# Speaker rattle with WGS Veteran 30



## ampdude (Mar 17, 2011)

My Suhr 1x12 cab w/WGS Veteran 30 has developed a brutal rattle. I was able to isolate it to the speaker by removing it from the cab, playing through it, and sure enough, the rattle is coming from the speaker! When I press on the spider, the rattle stops. There's no obvious signs of damage (no torn cone or spider, no bent frame). Any idea what's causing this, and is there a fix?


----------



## ed2000 (Feb 16, 2007)

Possibly from the braided wire wires passing through the cone at the glue points. Could also be from the spider attachment flange(glue separation). Is there any rubbing/scraping sound as you press the cone inwards?

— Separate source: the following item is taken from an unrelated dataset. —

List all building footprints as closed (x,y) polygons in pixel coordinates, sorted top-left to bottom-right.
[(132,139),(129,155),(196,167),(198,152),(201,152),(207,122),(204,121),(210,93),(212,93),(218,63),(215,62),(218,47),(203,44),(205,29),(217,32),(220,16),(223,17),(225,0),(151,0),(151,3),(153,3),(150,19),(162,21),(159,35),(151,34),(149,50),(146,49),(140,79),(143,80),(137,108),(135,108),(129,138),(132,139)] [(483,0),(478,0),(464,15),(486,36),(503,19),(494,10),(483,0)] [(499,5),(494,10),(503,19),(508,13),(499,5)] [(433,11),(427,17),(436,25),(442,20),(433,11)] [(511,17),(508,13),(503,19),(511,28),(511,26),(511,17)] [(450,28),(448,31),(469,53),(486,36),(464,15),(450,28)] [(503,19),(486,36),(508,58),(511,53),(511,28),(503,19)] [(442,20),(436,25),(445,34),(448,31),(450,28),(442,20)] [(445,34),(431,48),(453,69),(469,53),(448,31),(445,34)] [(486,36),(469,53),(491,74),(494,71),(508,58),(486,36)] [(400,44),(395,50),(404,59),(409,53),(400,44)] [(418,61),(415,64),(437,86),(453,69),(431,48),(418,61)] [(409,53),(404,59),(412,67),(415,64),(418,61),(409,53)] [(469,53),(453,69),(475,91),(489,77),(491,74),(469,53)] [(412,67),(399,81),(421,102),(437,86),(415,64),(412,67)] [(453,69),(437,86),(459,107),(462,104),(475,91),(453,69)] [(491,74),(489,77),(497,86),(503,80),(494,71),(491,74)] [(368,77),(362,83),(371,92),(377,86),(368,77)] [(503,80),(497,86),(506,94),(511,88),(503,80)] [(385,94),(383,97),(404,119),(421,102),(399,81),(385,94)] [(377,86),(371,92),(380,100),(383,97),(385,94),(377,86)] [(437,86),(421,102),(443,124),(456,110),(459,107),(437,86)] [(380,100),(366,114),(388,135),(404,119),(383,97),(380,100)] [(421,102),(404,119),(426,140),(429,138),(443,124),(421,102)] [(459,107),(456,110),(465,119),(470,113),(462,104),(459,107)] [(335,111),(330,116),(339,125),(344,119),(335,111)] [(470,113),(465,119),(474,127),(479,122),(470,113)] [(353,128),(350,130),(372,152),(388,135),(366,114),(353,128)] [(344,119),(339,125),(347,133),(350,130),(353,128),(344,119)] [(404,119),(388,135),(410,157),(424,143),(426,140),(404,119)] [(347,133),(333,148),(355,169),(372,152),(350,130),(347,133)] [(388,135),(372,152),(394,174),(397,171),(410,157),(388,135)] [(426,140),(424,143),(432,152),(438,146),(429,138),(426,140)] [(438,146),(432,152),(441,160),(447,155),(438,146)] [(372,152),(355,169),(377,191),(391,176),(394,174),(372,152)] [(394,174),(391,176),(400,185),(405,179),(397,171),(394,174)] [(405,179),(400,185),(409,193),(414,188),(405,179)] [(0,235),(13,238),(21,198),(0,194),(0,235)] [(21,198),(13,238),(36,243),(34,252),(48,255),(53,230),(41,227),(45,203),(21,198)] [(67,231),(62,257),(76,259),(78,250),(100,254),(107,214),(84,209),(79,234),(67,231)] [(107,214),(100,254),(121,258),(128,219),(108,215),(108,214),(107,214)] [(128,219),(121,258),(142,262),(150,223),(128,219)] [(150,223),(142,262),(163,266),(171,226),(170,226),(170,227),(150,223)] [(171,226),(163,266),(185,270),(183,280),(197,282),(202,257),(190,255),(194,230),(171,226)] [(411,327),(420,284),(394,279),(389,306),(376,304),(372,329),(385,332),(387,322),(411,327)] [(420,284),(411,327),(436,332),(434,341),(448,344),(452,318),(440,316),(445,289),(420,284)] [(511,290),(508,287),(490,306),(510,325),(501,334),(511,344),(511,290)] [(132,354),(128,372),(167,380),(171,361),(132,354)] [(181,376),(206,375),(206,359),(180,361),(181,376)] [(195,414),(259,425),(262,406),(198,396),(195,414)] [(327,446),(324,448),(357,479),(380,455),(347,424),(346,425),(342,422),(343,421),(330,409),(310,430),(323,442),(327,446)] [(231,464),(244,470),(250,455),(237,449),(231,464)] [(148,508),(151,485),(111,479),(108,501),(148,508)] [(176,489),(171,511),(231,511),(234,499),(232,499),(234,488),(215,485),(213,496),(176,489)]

When you press on the spider you are limiting the entire speaker assembly vibration and the spider may not be the source. Does it happen at certain frequencies?


----------



## ampdude (Mar 17, 2011)

Thanks for the reply! The pass through points of the wires seem pretty solid (no gaps or anything). There is no rubbing or scraping sound when I press the cone inwards. It travels smoothly. It's definitely frequency dependent. Seems worst with the low G and C notes. I also tried turning the speaker 180 degrees...no change to the rattle. Is it possible that I warped the voice coil? I'm not an uber high gain player. Mostly classic rock with moderate gain on the amp, pushed with an OD pedal for a bit more grit.


----------



## dolphinstreet (Sep 11, 2006)

Have you contacted Suhr? They have good support for all their products.


----------



## davetcan (Feb 27, 2006)

First thing I'd do is contact WGS and Suhr only if the WGS was the original speaker in the cab.



dolphinstreet said:


> Have you contacted Suhr? They have good support for all their products.


----------



## ampdude (Mar 17, 2011)

Thanks guys. I contacted Suhr...


----------



## dolphinstreet (Sep 11, 2006)

Did you get anywhere with this issue?


Sent from my Macintosh telephone using Tapatalk.


----------



## ampdude (Mar 17, 2011)

Still in progress, but Suhr customer service has been excellent.


----------



## ampdude (Mar 17, 2011)

I made a video of the speaker rattle for Suhr and they sent me out a replacement speaker the same day at no cost! Amazing warranty and customer service! I got the new speaker installed last night. The rig works perfectly again!


----------



## greco (Jul 15, 2007)

ampdude said:


> I made a video of the speaker rattle for Suhr and they sent me out a replacement speaker the same day at no cost! Amazing warranty and customer service! I got the new speaker installed last night. The rig works perfectly again!


Very impressive customer service!


----------



## dolphinstreet (Sep 11, 2006)

Awesome! That is top notch service!


----------